---------- Information given ----------

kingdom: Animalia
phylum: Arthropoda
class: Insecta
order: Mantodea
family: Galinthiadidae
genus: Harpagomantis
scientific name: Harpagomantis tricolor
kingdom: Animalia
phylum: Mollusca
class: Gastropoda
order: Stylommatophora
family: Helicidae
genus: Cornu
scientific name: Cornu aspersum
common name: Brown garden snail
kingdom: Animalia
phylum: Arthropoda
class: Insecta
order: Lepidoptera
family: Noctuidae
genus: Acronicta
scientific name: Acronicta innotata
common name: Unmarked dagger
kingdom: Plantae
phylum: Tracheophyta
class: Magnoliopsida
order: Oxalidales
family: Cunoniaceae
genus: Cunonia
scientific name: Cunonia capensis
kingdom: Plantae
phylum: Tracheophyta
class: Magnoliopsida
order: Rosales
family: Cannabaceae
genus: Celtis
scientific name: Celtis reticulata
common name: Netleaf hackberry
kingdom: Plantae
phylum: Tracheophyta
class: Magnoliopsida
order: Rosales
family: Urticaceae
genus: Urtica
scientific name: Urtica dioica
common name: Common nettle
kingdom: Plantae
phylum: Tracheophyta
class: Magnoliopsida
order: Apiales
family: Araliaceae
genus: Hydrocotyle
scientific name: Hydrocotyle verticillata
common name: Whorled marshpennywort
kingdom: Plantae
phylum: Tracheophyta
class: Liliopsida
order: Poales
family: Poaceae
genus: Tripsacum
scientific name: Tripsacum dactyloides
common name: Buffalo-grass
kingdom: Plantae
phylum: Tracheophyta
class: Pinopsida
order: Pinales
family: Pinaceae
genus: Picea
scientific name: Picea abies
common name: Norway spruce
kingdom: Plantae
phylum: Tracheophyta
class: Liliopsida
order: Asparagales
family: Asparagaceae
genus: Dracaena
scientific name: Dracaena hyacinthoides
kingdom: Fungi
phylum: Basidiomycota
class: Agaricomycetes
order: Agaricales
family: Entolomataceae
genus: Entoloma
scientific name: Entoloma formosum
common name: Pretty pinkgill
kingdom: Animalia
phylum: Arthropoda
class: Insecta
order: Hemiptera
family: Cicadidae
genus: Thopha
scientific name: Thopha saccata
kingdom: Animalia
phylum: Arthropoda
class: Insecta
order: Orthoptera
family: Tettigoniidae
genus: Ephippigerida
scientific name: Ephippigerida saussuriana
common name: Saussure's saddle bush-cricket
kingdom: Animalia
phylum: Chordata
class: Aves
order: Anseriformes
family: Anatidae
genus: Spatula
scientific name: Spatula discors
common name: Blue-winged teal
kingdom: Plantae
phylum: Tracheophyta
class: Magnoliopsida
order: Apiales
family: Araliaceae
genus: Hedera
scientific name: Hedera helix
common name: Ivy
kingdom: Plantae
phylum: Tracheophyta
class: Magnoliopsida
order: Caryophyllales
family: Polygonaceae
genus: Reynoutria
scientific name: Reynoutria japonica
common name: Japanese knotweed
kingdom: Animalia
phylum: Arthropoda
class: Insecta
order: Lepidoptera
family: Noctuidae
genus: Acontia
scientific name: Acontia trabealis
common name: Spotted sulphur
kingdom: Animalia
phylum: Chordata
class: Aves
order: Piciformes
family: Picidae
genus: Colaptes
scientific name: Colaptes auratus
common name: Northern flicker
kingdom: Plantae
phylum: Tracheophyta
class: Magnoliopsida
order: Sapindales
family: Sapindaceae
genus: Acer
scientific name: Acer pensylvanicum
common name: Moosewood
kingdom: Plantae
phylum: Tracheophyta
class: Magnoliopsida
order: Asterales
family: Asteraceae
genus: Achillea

----------

» Task statement
Reproduce all of the data above line for line, changing nothing.

» Complete output
kingdom: Animalia
phylum: Arthropoda
class: Insecta
order: Mantodea
family: Galinthiadidae
genus: Harpagomantis
scientific name: Harpagomantis tricolor
kingdom: Animalia
phylum: Mollusca
class: Gastropoda
order: Stylommatophora
family: Helicidae
genus: Cornu
scientific name: Cornu aspersum
common name: Brown garden snail
kingdom: Animalia
phylum: Arthropoda
class: Insecta
order: Lepidoptera
family: Noctuidae
genus: Acronicta
scientific name: Acronicta innotata
common name: Unmarked dagger
kingdom: Plantae
phylum: Tracheophyta
class: Magnoliopsida
order: Oxalidales
family: Cunoniaceae
genus: Cunonia
scientific name: Cunonia capensis
kingdom: Plantae
phylum: Tracheophyta
class: Magnoliopsida
order: Rosales
family: Cannabaceae
genus: Celtis
scientific name: Celtis reticulata
common name: Netleaf hackberry
kingdom: Plantae
phylum: Tracheophyta
class: Magnoliopsida
order: Rosales
family: Urticaceae
genus: Urtica
scientific name: Urtica dioica
common name: Common nettle
kingdom: Plantae
phylum: Tracheophyta
class: Magnoliopsida
order: Apiales
family: Araliaceae
genus: Hydrocotyle
scientific name: Hydrocotyle verticillata
common name: Whorled marshpennywort
kingdom: Plantae
phylum: Tracheophyta
class: Liliopsida
order: Poales
family: Poaceae
genus: Tripsacum
scientific name: Tripsacum dactyloides
common name: Buffalo-grass
kingdom: Plantae
phylum: Tracheophyta
class: Pinopsida
order: Pinales
family: Pinaceae
genus: Picea
scientific name: Picea abies
common name: Norway spruce
kingdom: Plantae
phylum: Tracheophyta
class: Liliopsida
order: Asparagales
family: Asparagaceae
genus: Dracaena
scientific name: Dracaena hyacinthoides
kingdom: Fungi
phylum: Basidiomycota
class: Agaricomycetes
order: Agaricales
family: Entolomataceae
genus: Entoloma
scientific name: Entoloma formosum
common name: Pretty pinkgill
kingdom: Animalia
phylum: Arthropoda
class: Insecta
order: Hemiptera
family: Cicadidae
genus: Thopha
scientific name: Thopha saccata
kingdom: Animalia
phylum: Arthropoda
class: Insecta
order: Orthoptera
family: Tettigoniidae
genus: Ephippigerida
scientific name: Ephippigerida saussuriana
common name: Saussure's saddle bush-cricket
kingdom: Animalia
phylum: Chordata
class: Aves
order: Anseriformes
family: Anatidae
genus: Spatula
scientific name: Spatula discors
common name: Blue-winged teal
kingdom: Plantae
phylum: Tracheophyta
class: Magnoliopsida
order: Apiales
family: Araliaceae
genus: Hedera
scientific name: Hedera helix
common name: Ivy
kingdom: Plantae
phylum: Tracheophyta
class: Magnoliopsida
order: Caryophyllales
family: Polygonaceae
genus: Reynoutria
scientific name: Reynoutria japonica
common name: Japanese knotweed
kingdom: Animalia
phylum: Arthropoda
class: Insecta
order: Lepidoptera
family: Noctuidae
genus: Acontia
scientific name: Acontia trabealis
common name: Spotted sulphur
kingdom: Animalia
phylum: Chordata
class: Aves
order: Piciformes
family: Picidae
genus: Colaptes
scientific name: Colaptes auratus
common name: Northern flicker
kingdom: Plantae
phylum: Tracheophyta
class: Magnoliopsida
order: Sapindales
family: Sapindaceae
genus: Acer
scientific name: Acer pensylvanicum
common name: Moosewood
kingdom: Plantae
phylum: Tracheophyta
class: Magnoliopsida
order: Asterales
family: Asteraceae
genus: Achillea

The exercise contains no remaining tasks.